Bu durum doğal olarak, Gürcistan ve Ermenistan’ın, gerek kendi aralarında, gerekse diğer ülkelerle olan ilişkilerini etkilemektedir. Ayrıca, bu iki ülkenin, bölge içindeki ayırdedici nitelikteki jeopolitik durumları ile kendi tarihi ve kültürel altyapıları da karşılıklı ilişkileri üzerinde etkili olmaktadır.
Bunlardan kısaca bahsedecek olursak; denize çıkışı olmayan ve komşularının çoğu ile tarihi sorunlar yaşayan Ermenistan, geleneksel olarak, komşularından ikisi olan Türkiye ve Azerbaycan ile daima çatışmalı bir pozisyonda bulunmuştur. Erivan’ın, Türkiye’ye olan güvensizliği kökenleri temel olarak iki ülkenin paylaştığı (özellikle 1. Dünya Savaşı sırasında yaşanan) tarihte yatmaktadır. Ermenistan’daki Rusya etkisi de herhangi bir Ermeni-Türk yakınlaşmasını önleyerek buna katkıda bulunmaktadır.
Azerbaycan ile sorunun kaynağı ise, 1920’li yıllarda da iki ülke arasında çatışmalar yaşanan Karabağ için, 1988-1994 yılları arasında, Rusya’nın desteğiyle yaptığı savaştır. Bu savaş sonunda Rusya’nın ayarladığı ateşkesin ardından Karabağ yasal olarak Azerbaycan toprakları içinde kalmış fakat Bakü’deki otoriteler tarafından idare edilmeyecek şekilde Ermeni işgali altında bırakılmıştır. Bu konuya bağlı olarak hem Azerbaycan’ın hem de Ermenistan’ın karşılıklı güvensizlik ve düşmanlıkları devam etmektedir. 

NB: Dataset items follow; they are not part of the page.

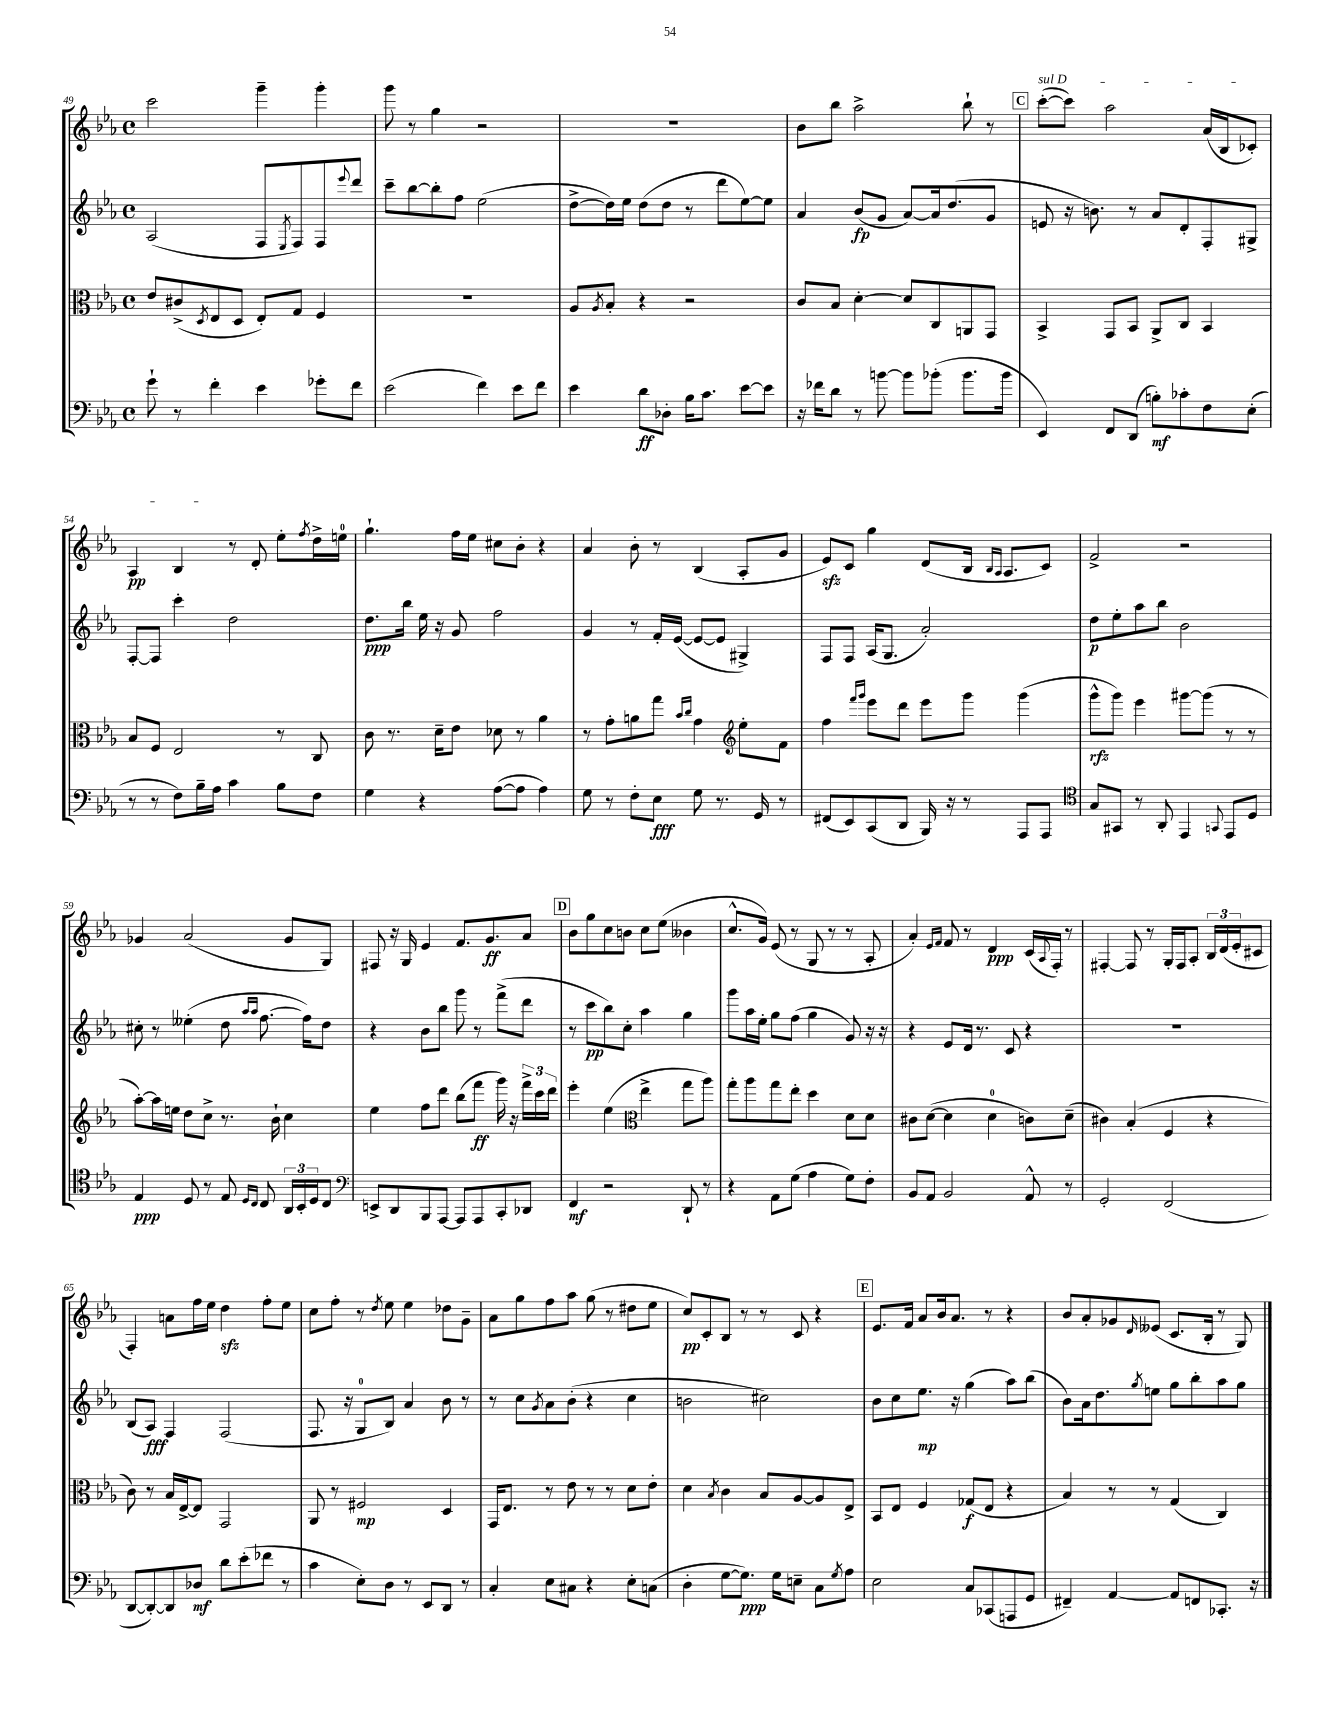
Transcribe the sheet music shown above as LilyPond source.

<<
\new StaffGroup <<
\new Staff = "s0" {
    \clef treble \key ees \major \defaultTimeSignature \time 4/4
    c'''2 g'''4-- g'''4-. |
    g'''8 r8 g''4 r2 |
    R1 |
    bes'8 bes''8 aes''2-> bes''8-! r8 |
    \mark \markup { \box "C" } \once \override TextSpanner.bound-details.left.text = \markup { \italic "sul D" } c'''8~-.\startTextSpan( c'''8) aes''2 aes'16( bes16 ces'8-.) |
    aes4\pp bes4\stopTextSpan r8 d'8-. ees''8-. \acciaccatura { f''8 } d''16-> e''16-0 |
    g''4.-! f''16 ees''16 cis''8 bes'8-. r4 |
    aes'4 bes'8-. r8 bes4( aes8-. g'8 |
    ees'8\sfz) c'8 g''4 d'8( bes16 \grace { bes16 aes16 } aes8. c'8) |
    f'2-> r2 |
    ges'4 aes'2( ges'8 g8) |
    fis8 r16 g16 ees'4 f'8. g'8.\ff aes'8 |
    \mark \markup { \box "D" } bes'8 g''8 c''8 b'8 c''8 ees''8( beses'4 |
    c''8.-^ g'16) ees'8( r8 g8 r8 r8 aes8-. |
    aes'4-.) \grace { ees'16 f'16 } f'8 r8 d'4\ppp c'16( \appoggiatura { aes8 } f16-.) r8 |
    fis4~-. fis8 r8 g16-. fis16 aes8-. \tuplet 3/2 { bes16 d'16( ees'16-. } cis'8 |
    f4-.) a'8 f''16 ees''16 d''4\sfz f''8-. ees''8 |
    c''8 f''8-. r8 \acciaccatura { d''8 } ees''8 ees''4 des''8 g'8-- |
    aes'8 g''8 f''8 aes''8 g''8( r8 dis''8 ees''8 |
    c''8\pp) c'8-. bes8 r8 r8 c'8 r4 |
    \mark \markup { \box "E" } ees'8. f'16 aes'8 bes'16 aes'8. r8 r4 |
    bes'8 aes'8-. ges'8 \grace { d'16 } eeses'8( c'8. bes16-. r8 g8) \bar "|." |
}
\new Staff = "s1" {
    \clef treble \key ees \major \defaultTimeSignature \time 4/4
    aes2( f8 \acciaccatura { ees8 } f8) f8 \appoggiatura { ees'''8 } d'''8 |
    c'''8-- bes''8~ bes''8-. f''8 ees''2( |
    d''8~-> d''16) ees''16 d''8( d''8 r8 d'''8 ees''8~) ees''8 |
    aes'4 bes'8\fp( g'8 aes'8~) aes'16 d''8.( g'8 |
    \mark \markup { \box "C" } e'8 r16 b'8.) r8 aes'8 d'8-. f8-. gis8-> |
    f8~-. f8 c'''4-. d''2 |
    d''8.\ppp bes''16 ees''16 r16 g'8 f''2 |
    g'4 r8 f'16-. ees'16~( ees'8~ ees'8 gis4->) |
    f8 f8 aes16( g8. aes'2-.) |
    d''8\p ees''8-. aes''8 bes''8 bes'2 |
    cis''8-. r8 eeses''4-.( d''8 \grace { aes''16 aes''16 } f''8.~ f''16) d''8 |
    r4 bes'8 bes''8 g'''8 r8 f'''8->( d'''8 |
    \mark \markup { \box "D" } r8 c'''8\pp bes''8) c''8-. aes''4 g''4 |
    g'''8 aes''16 ees''16-. g''8 f''8( g''4 g'8) r16 r16 |
    r4 ees'8 d'16 r8. c'8 r4 |
    R1 |
    bes8( aes8\fff) f4 f2( |
    f8. r16 g8-0 bes8) aes'4 bes'8 r8 |
    r8 c''8 \acciaccatura { g'8 } aes'8 bes'8-.( r4 c''4 |
    b'2 cis''2) |
    \mark \markup { \box "E" } bes'8 c''8 ees''8.\mp r16 g''4( aes''8) bes''8( |
    bes'8) aes'16 d''8. \acciaccatura { g''8 } e''8 g''8 bes''8-. aes''8 g''8 \bar "|." |
}
\new Staff = "s2" {
    \clef alto \key ees \major \defaultTimeSignature \time 4/4
    ees'8 cis'8->( \acciaccatura { d8 } ees8 d8 ees8-.) g8 f4 |
    R1 |
    aes8 \acciaccatura { aes8 } bes8-. r4 r2 |
    c'8 bes8 d'4~-. d'8 c8 a,8 g,8 |
    \mark \markup { \box "C" } bes,4-> g,8 bes,8 aes,8-> c8 bes,4 |
    bes8 f8 ees2 r8 c8 |
    c'8 r8. d'16-- ees'8 des'8 r8 aes'4 |
    r8 g'8-. a'8 g''8 \grace { bes'16 c''16 } g'4 \clef treble ees''8-. f'8 |
    f''4 \grace { f'''16 g'''16 } ees'''8 d'''8 ees'''8 g'''8 g'''4( |
    g'''8-^\rfz g'''8) ees'''4 gis'''8~ gis'''8( r8 r8 |
    aes''8~-.) aes''16 e''16 d''8 c''8-> r8. bes'16-! c''4 |
    ees''4 f''8 d'''8 bes''8( f'''8\ff g'''16) r16 \tuplet 3/2 { f'''16-> c'''16 d'''16 } |
    \mark \markup { \box "D" } ees'''4-. ees''4( \clef alto ees''4-> g''8 aes''8) |
    g''8-. aes''8 g''8 ees''8-. d''4 d'8 d'8 |
    cis'8 d'8~( d'4 d'4-0 c'8) d'8--( |
    cis'4) bes4-.( f4 r4 |
    c'8) r8 bes16 ees16~-> ees8 g,2 |
    aes,8 r8 fis2\mp d4 |
    g,16 ees8. r8 ees'8 r8 r8 d'8 ees'8-. |
    d'4 \acciaccatura { bes8 } c'4 bes8 aes8~ aes8 ees8-> |
    \mark \markup { \box "E" } bes,8 ees8 f4 ges8\f( ees8 r4 |
    bes4) r8 r8 g4( c4) \bar "|." |
}
\new Staff = "s3" {
    \clef bass \key ees \major \defaultTimeSignature \time 4/4
    g'8-! r8 f'4-. ees'4 ges'8-. f'8 |
    ees'2( f'4) ees'8 f'8 |
    ees'4 d'8\ff des8-. bes16 c'8. ees'8~ ees'8 |
    r16 fes'16 d'8 r8 b'8~ b'8 bes'8-.( bes'8. bes'16 |
    \mark \markup { \box "C" } ees,4) f,8 d,8( b8-.\mf) ces'8-. f8 ees8-.( |
    r8 r8 f8) bes16-- aes16 c'4 bes8 f8 |
    g4 r4 aes8~( aes8 aes4) |
    g8 r8 f8-. ees8\fff g8 r8. g,16 r8 |
    fis,8( ees,8) c,8( d,8 bes,,16) r16 r8 aes,,8 aes,,8 |
    \clef tenor g8 gis,8 r8 aes,8-. ees,4 \appoggiatura { g,8 } ees,8 d8 |
    ees4\ppp d8 r8 ees8 \grace { d16 c16 } c8 \tuplet 3/2 { aes,16 bes,16-. d16 } c8 |
    \clef bass e,8-> d,8 bes,,8 aes,,8~ aes,,8 aes,,8 c,8-. des,8 |
    \mark \markup { \box "D" } f,4\mf r2 d,8-! r8 |
    r4 aes,8 g8( aes4 g8) f8-. |
    bes,8 aes,8 bes,2 aes,8-^ r8 |
    g,2-. f,2( |
    d,8~ d,8~-.) d,8 des8\mf d'8 ees'8-.( fes'8 r8 |
    c'4 ees8-.) d8 r8 ees,8 d,8 r8 |
    c4-. ees8 cis8 r4 ees8-. c8( |
    d4-. g8~ g8.\ppp) g16 e8-- c8 \acciaccatura { g8 } aes8 |
    \mark \markup { \box "E" } ees2 c8 ces,8( a,,8 g,8 |
    fis,4--) aes,4~ aes,8 f,8 ces,8.-. r16 \bar "|." |
}
>>
>>
\layout { \context { \Score currentBarNumber = #49 } }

Tüm bunların yanında Ermenistan’ın diğer önemli bir özelliği de; bu ülkenin, Rusya’nın bütün Kafkasya’yı kontrol etmek için, Kafkas Dağlarının arkasında bir ayağını koyabileceği önemli bir jeopolitik değere sahip olmasıdır.
Gürcistan’ın önemi de, Ermenistan gibi, sadece jeopolitik konumundan değil, fakat aynı zamanda; Azeri gazının Türkiye’ye geçişinde transit bir ülke olması, Karadeniz’de limanlara sahip olması ve buna benzer diğer özelliklerden kaynaklanmaktadır.
Gürcistan’ın, tarihi ve politik sebeplerle her zaman Rusya karşıtı bir politika izlemesi de, gerek Gürcü-Ermeni ilişkilerinde ve gerekse bu ülkenin diğer ülkelerle olan ilişkilerinde, önemli bir faktör oluşturmaktadır.

1.Gürcistan-Ermenistan ilişkilerinin kısa tarihi

Ermenistan ve Gürcistan, Güney Kafkasya’nın iki küçük devletidir. Bu iki devletin ilişkilerinin, 1918-1920 arasındaki yıllar haricinde, Sovyetler Birliği’nin dağılmasından sonra başladığı söylenebilir. Bu dönem içerisinde iki devlet arasındaki ilişkilerde her zaman karşılıklı bir güvensizlik olduğu görülmektedir. Bu güvensizlik, iki ülke yetkililerinin karşılıklı resmi ziyaretlerde yaptıkları olumlu açıklamalara rağmen, hiçbir zaman ortadan kalkmamıştır. Bunda coğrafi etkenler ve güncel bazı sebepler kadar iki ülkenin geçmişleri de etkili olmaktadır.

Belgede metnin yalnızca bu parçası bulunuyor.